Rappelons que les SPD sont produits par la réaction entre la matière organique qui provient des baigneurs – cheveux, sueur, saletés et, à l'occasion, urine – et le chlore utilisé pour détruire les microorganismes présents dans l'eau. «Au Québec, il existe des normes touchant la concentration de certains SPD dans l'eau potable, mais aucune réglementation ne fixe de concentration limite pour ces produits dans l'eau ou dans l'air des piscines. Par contre, certains pays européens ont adopté de telles normes et elles pourraient nous servir de guides», suggère le professeur Rodriguez.
Chaque piscine visitée dans le cadre de cette étude a fait l'objet d'une cueillette intensive de données pendant une journée complète. Les chercheurs ont ainsi récolté un total de 90 échantillons d'air et 111 échantillons d'eau. Premier constat, les concentrations de SPD montent rapidement dès l'ouverture de la piscine. «Cette hausse est en lien direct avec le nombre de baigneurs et les concentrations atteignent un pic 2 à 3 heures après l'ouverture. Par contre, ce n'est pas un indicateur facile à utiliser parce que les gens vont et viennent continuellement et la durée de leur bain est variable. Il n'est pas simple de déterminer le nombre cumulatif d'usagers au fil des heures», constate le professeur Rodriguez.

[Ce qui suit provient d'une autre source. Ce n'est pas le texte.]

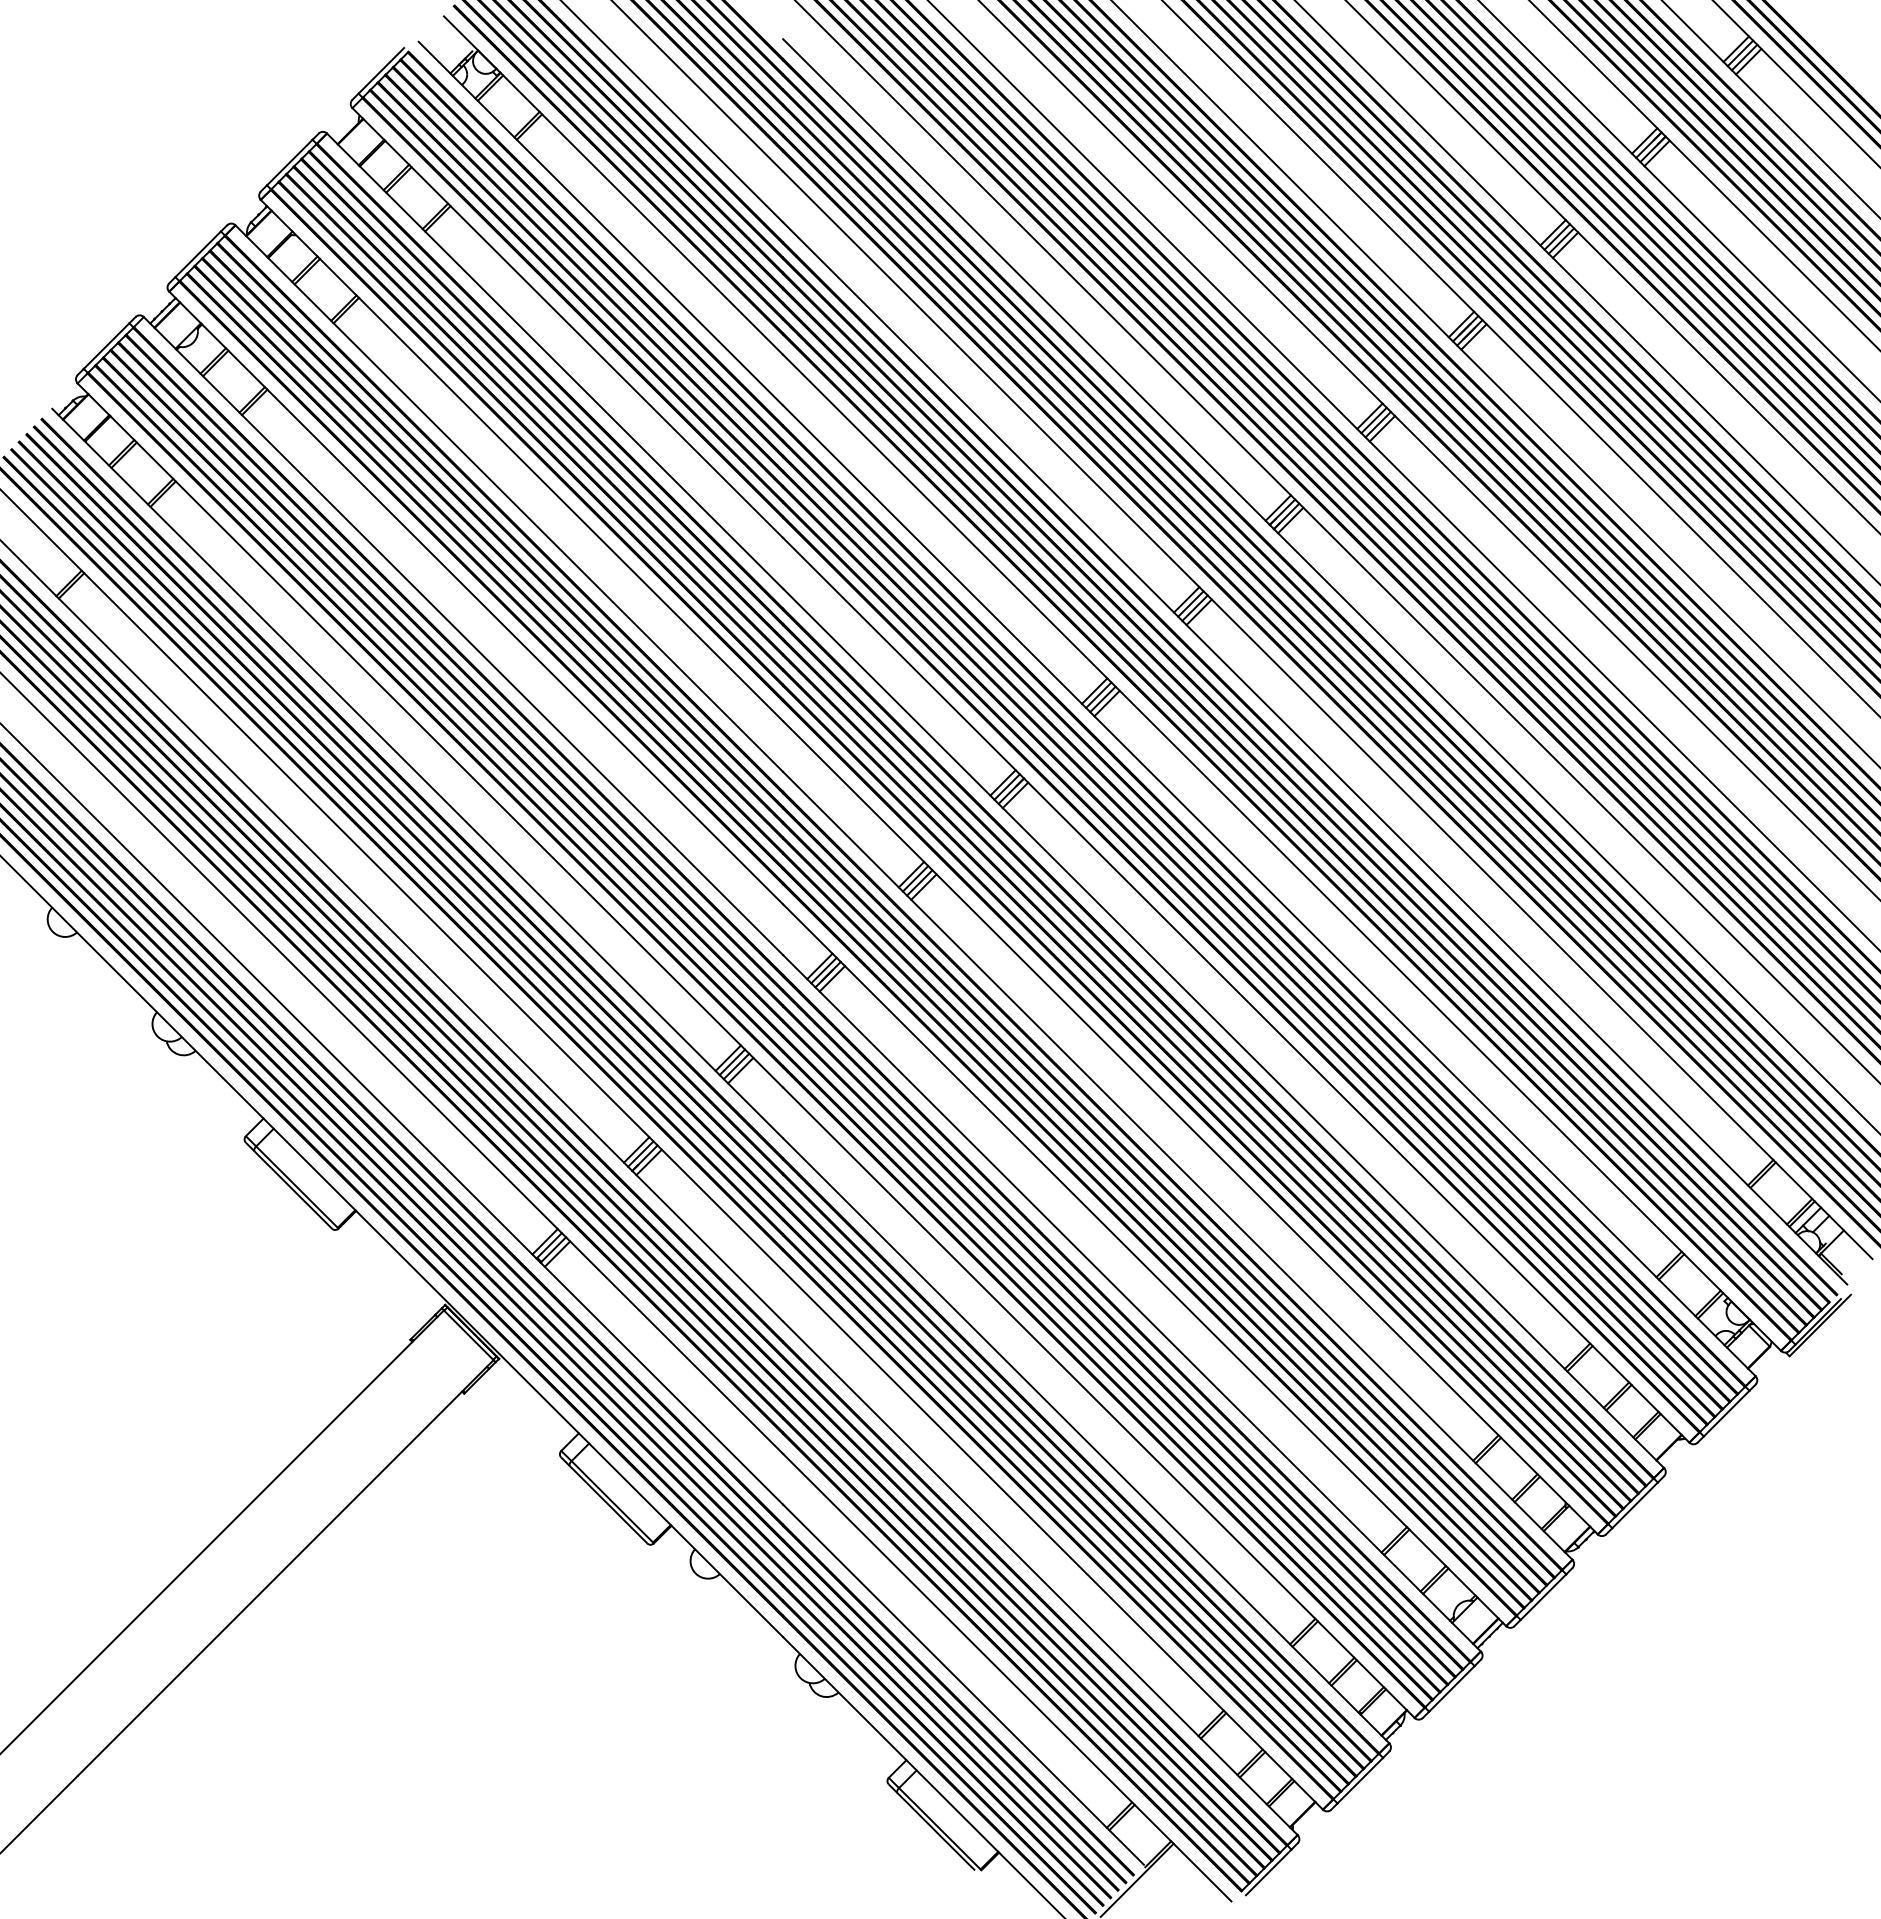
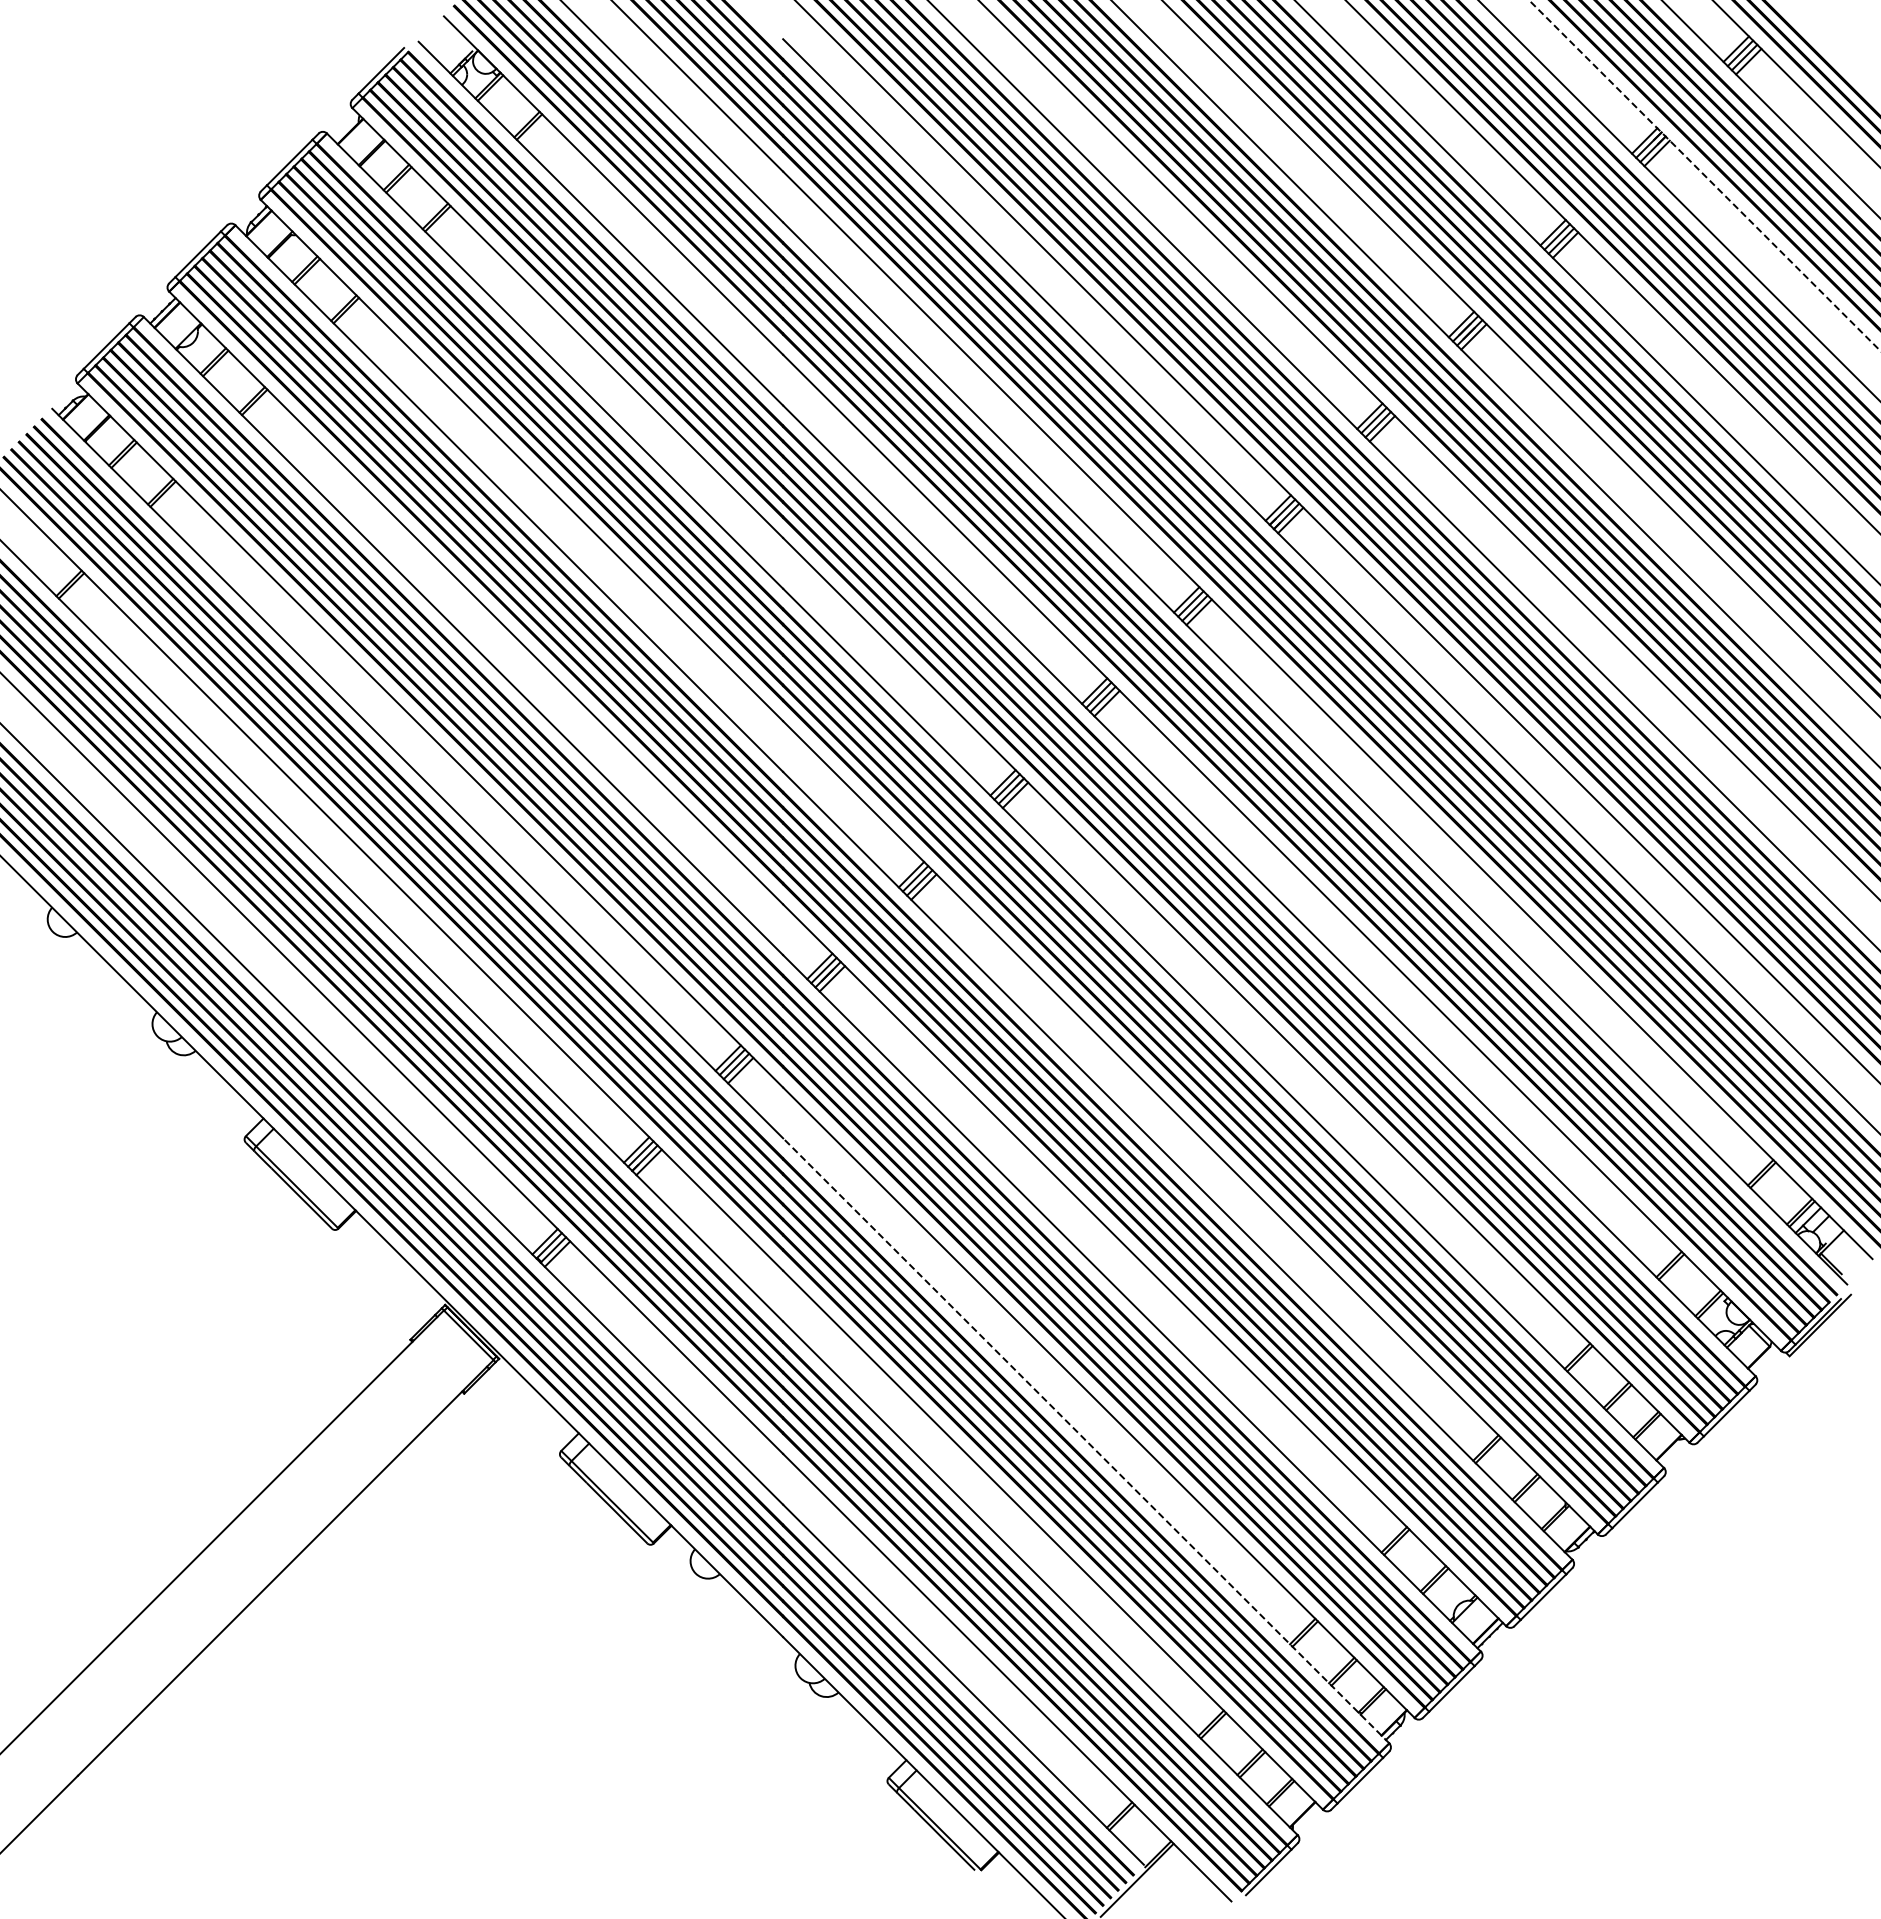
line at (1705, 176): solid -> dashed
line at (1085, 1440): solid -> dashed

Les chercheurs ont donc poursuivi leurs analyses afin d'identifier d'autres indicateurs plus simples à utiliser. «Nous avons trouvé deux variables dont la valeur prédictive est élevée. La première est la concentration de CO2 dans l'air, qui est un reflet direct du nombre cumulatif de baigneurs. La deuxième est l'humidité relative, qui pourrait refléter la qualité de la ventilation. Une concentration de CO2 élevée et une humidité relative élevée s'accompagnent d'une hausse de la concentration de SPD dans l'air de la piscine. Ce sont deux paramètres qui pourraient être intégrés à faible coût au suivi quotidien des piscines», estime Manuel Rodriguez.

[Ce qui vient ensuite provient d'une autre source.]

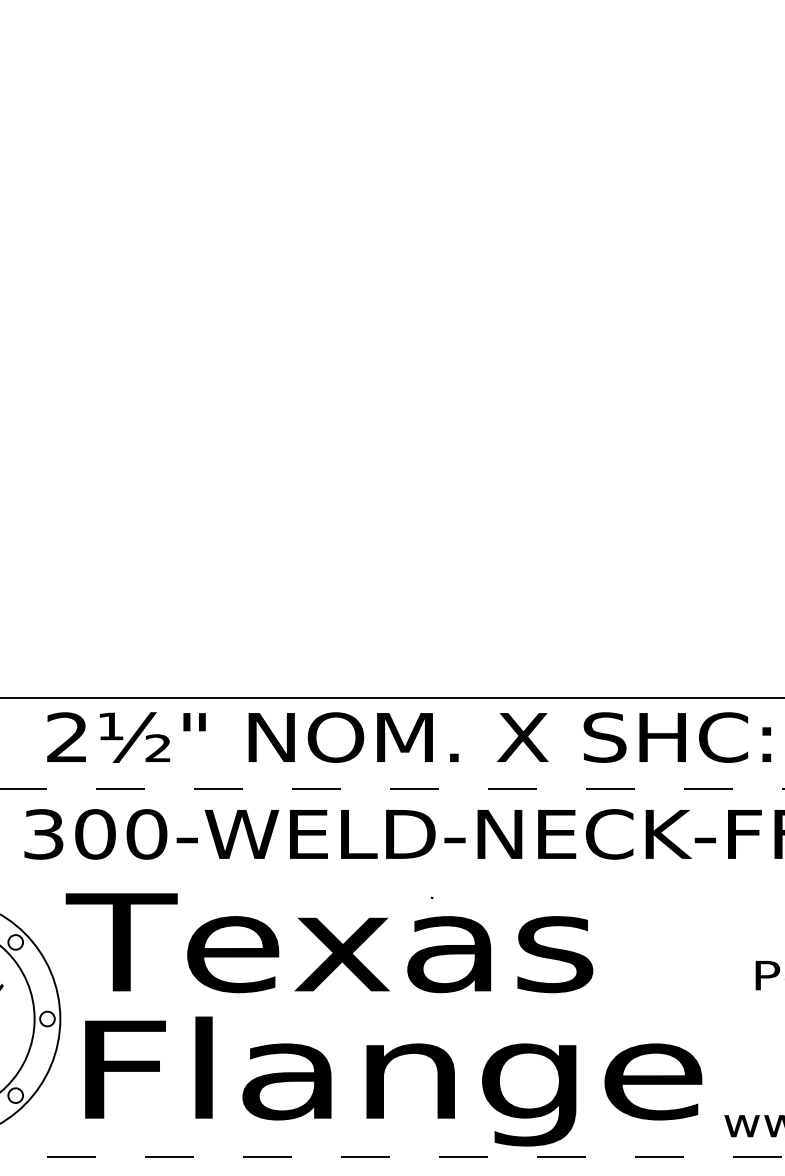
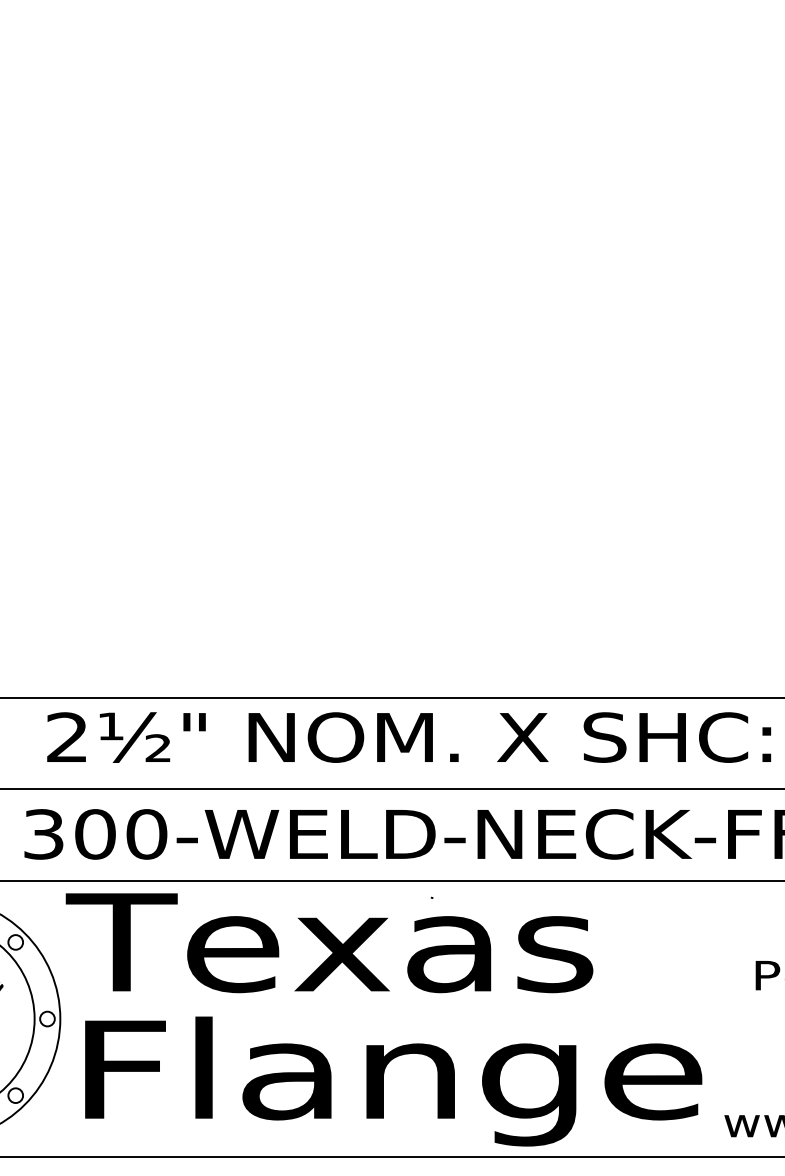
line at (392, 789): dashed -> solid
line at (391, 881): none -> present
line at (392, 1156): dashed -> solid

Quelles seraient les options des opérateurs de piscine advenant des valeurs élevées de SPD? «D'abord, ils pourraient utiliser cette information comme signal qu'il faut limiter le nombre de baigneurs dans le bassin, répond le chercheur. Une autre action qui pourrait être prise serait d'insister pour que les usagers prennent une douche avant d'entrer dans la piscine. Les opérateurs devraient aussi s'assurer que le système de traitement de l'eau de leur piscine enlève la matière organique qui s'y trouve, surtout l'azote et le carbone. L'amélioration de la ventilation pourrait aussi aider, mais cela nécessite souvent des investissements importants. Enfin, une baisse de la température de l'eau réduirait la production de SPD, mais cette mesure risque de déplaire à beaucoup d'usagers.»
Par où commencer? «Chaque piscine a ses caractéristiques et ses particularités, souligne le professeur Rodriguez. La première chose à faire est d'assurer un bon suivi des sous-produits de désinfection afin de déterminer s'il y a un problème et, s'il y en a un, quelle en est la cause. À partir de là, il est possible d'envisager des mesures qui pourraient être appliquées de façon graduelle.»
Les signataires de l'étude publiée dans Environmental Monitoring Assessment sont Ianis Delpla, Sabrina Simard, François Proulx, Jean-Baptiste Sérodes et Manuel Rodriguez, de l'Université Laval, et Elham Ahmadpour, Maximilien Debia, coresponsable de l'étude, Isabelle Valois, Robert Tardif et Sami Haddad, de l'Université de Montréal.